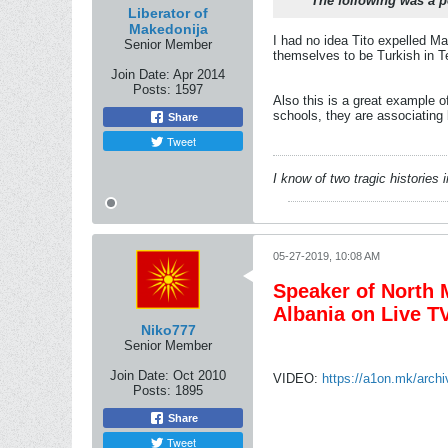
The following was a p
Liberator of
Makedonija
I had no idea Tito expelled M
Senior Member
themselves to be Turkish in T
Join Date:
Apr 2014
Posts:
1597
Also this is a great example o
schools, they are associating
Share
Tweet
I know of two tragic histories
05-27-2019, 10:08 AM
Speaker of North M
Albania on Live T
Niko777
Senior Member
Join Date:
Oct 2010
VIDEO:
https://a1on.mk/arch
Posts:
1895
Share
Tweet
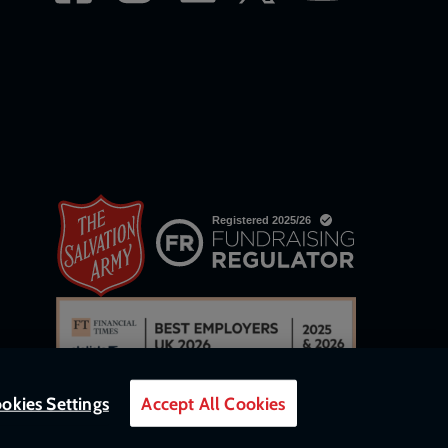
okies Settings
Accept All Cookies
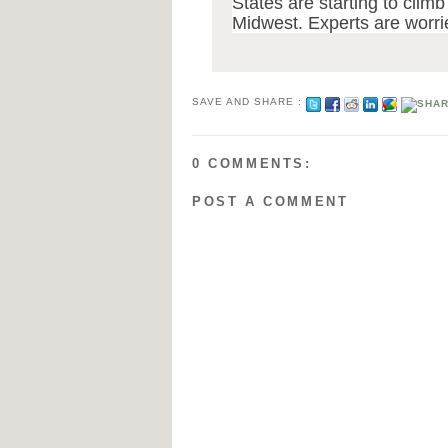
States are starting to climb
Midwest. Experts are worri
SAVE AND SHARE :
0 COMMENTS:
POST A COMMENT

= = = = = = =

▸ **PROBLEM REQUIREMENTS**
Set down every record word for word and leave out the pictures.

▸ **RESULT OF THE EXERCISE**
The following was a p
Liberator of
Makedonija
I had no idea Tito expelled M
Senior Member
themselves to be Turkish in T
Join Date:
Apr 2014
Posts:
1597
Also this is a great example o
schools, they are associating
Share
Tweet
I know of two tragic histories
05-27-2019, 10:08 AM
Speaker of North M
Albania on Live T
Niko777
Senior Member
Join Date:
Oct 2010
VIDEO:
https://a1on.mk/arch
Posts:
1895
Share
Tweet
okies Settings
Accept All Cookies
States are starting to climb
Midwest. Experts are worri
SAVE AND SHARE :
0 COMMENTS:
POST A COMMENT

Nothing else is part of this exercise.